Search code examples
c++boostboost-iostreams

Why mapped_file::data returns char* instead of void*


Or even better a template <T*>?

In case the memory mapped file contains a sequence of 32 bit integers, if data() returned a void*, we could be able to static cast to std::uint32_t directly.

Why did boost authors choose to return a char* instead?

EDIT: as pointed out, in case portability is an issue, a translation is needed. But saying that a file (or a chunk of memory in this case) is a stream of bytes more than it is a stream of bits, or of IEEE754 doubles, or of complex data structures, seems to me a very broad statement that needs some more explanation.

Even having to handle endianness, being able to directly map to a vector of be_uint32_t as suggested (and as implemented here) would make the code much more readable:

struct be_uint32_t {
  std::uint32_t raw;
  operator std::uint32_t() { return ntohl(raw); }
};

static_assert(sizeof(be_uint32_t)==4, "POD failed");

Is it allowed/advised to cast to a be_uint32_t*? Why, or why not?

Which kind of cast should be used?

EDIT2: Since it seems difficult to get to the point instead of discussing weather the memory model of an elaborator is made of bits, bytes or words I will rephrase giving an example:

#include <cstdint>
#include <memory>
#include <vector>
#include <iostream>
#include <boost/iostreams/device/mapped_file.hpp>

struct entry {
  std::uint32_t a;
  std::uint64_t b;
} __attribute__((packed)); /* compiler specific, but supported 
                              in other ways by all major compilers */

static_assert(sizeof(entry) == 12, "entry: Struct size mismatch");
static_assert(offsetof(entry, a) == 0, "entry: Invalid offset for a");
static_assert(offsetof(entry, b) == 4, "entry: Invalid offset for b");

int main(void) {
  boost::iostreams::mapped_file_source mmap("map");
  assert(mmap.is_open());
  const entry* data_begin = reinterpret_cast<const entry*>(mmap.data());
  const entry* data_end = data_begin + mmap.size()/sizeof(entry);
  for(const entry* ii=data_begin; ii!=data_end; ++ii)
    std::cout << std::hex << ii->a << " " << ii->b << std::endl;
  return 0;
}

Given that the map file contains the bit expected in the correct order, is there any other reason to avoid using the reinterpret_cast to use my virtual memory without copying it first?

If there is not, why force the user to do a reinterpret_cast by returning a typed pointer?

Please answer all the questions for bonus points :)


Solution

  • Returning a char * seems to be just a (peculiar) design decision of boost::iostreams implementation.

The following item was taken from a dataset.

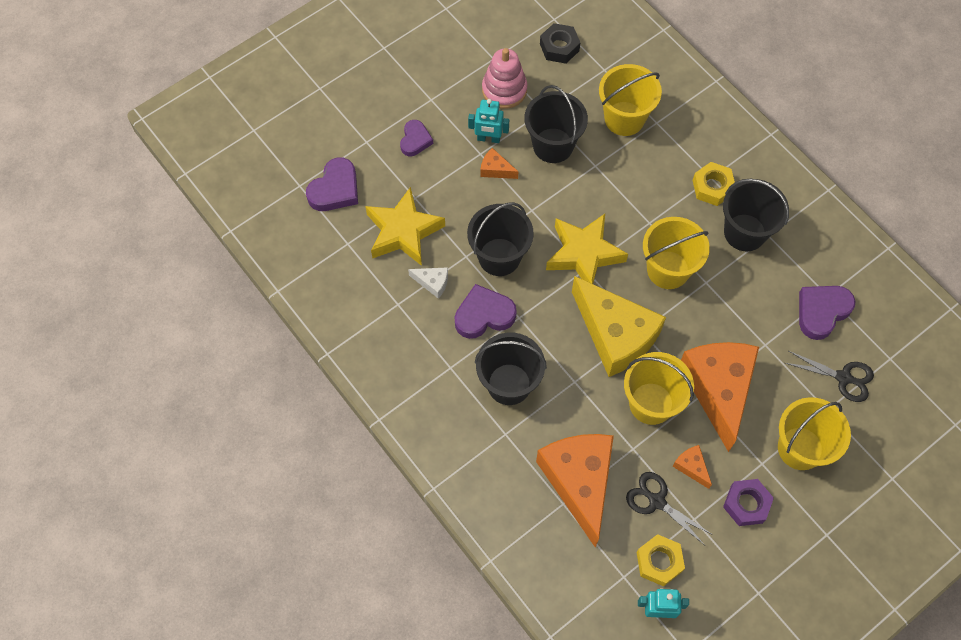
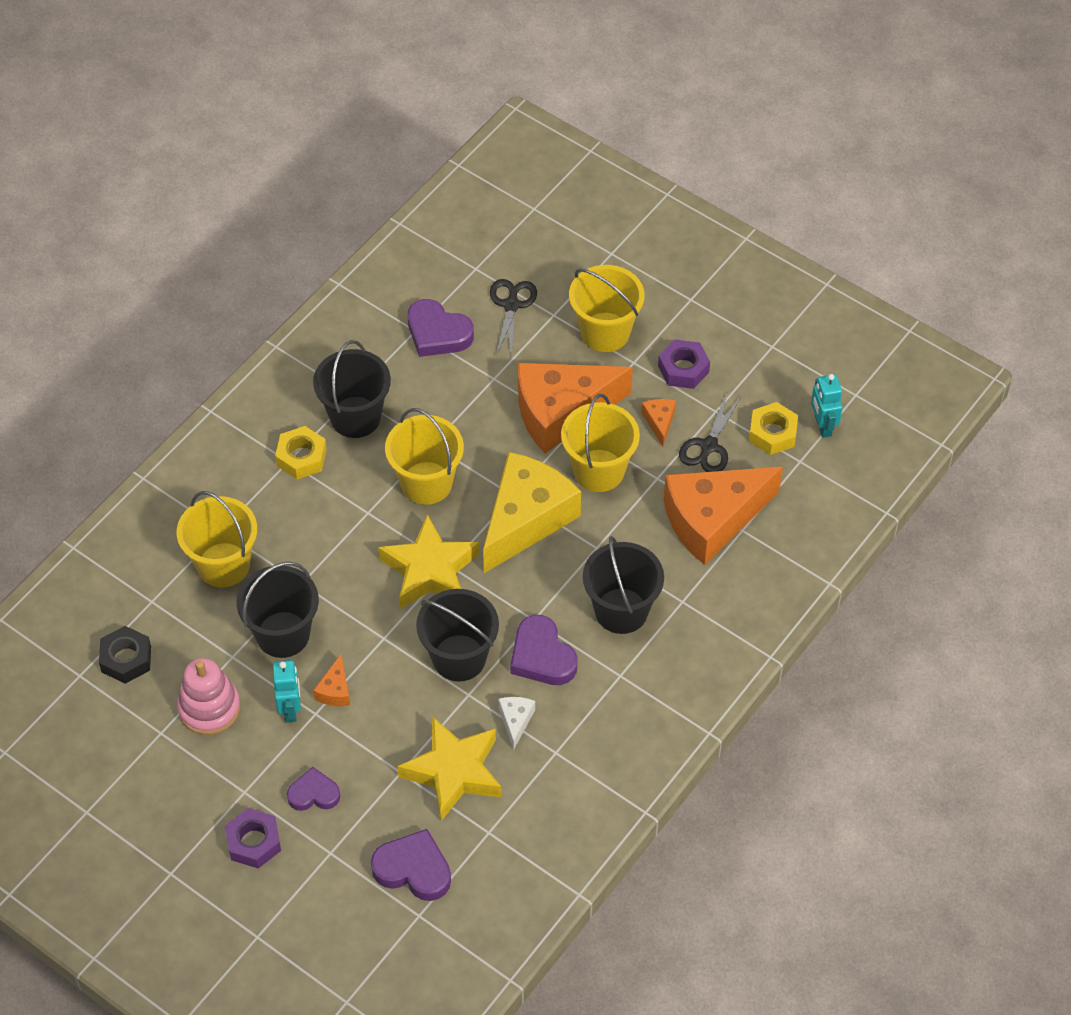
camera: 105 degrees left, 10 degrees down
orange cheese [672,445,712,489] -> orange cheese turned 135 degrees clockwise [641,399,676,446]
none -> purple nut [225,808,281,868]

    Other APIs like e.g. the boost interprocess return void*.

    As observed by sehe the UNIX mmap specification (and malloc) use void* as well.

    It is somewhat a duplicate of void* or char* for generic buffer representation?

    As a note of caution the layer of translation mentioned by Lightness in another answer may be needed when the memory is written from one architecture and read on a different one. Endianness is easy to solve using a conversion type, but alignment need to be considered as well.

    About static cast: http://en.cppreference.com/w/cpp/language/static_cast mentions:

    A prvalue of type pointer to void (possibly cv-qualified) can be converted to pointer to any type. If the value of the original pointer satisfies the alignment requirement of the target type, then the resulting pointer value is unchanged, otherwise it is unspecified. Conversion of any pointer to pointer to void and back to pointer to the original (or more cv-qualified) type preserves its original value.

    So if the file to be memory mapped was created on a different architecture with a different alignment, the loading may fail (e.g. with a SIGBUS) depending on the architecture and the OS.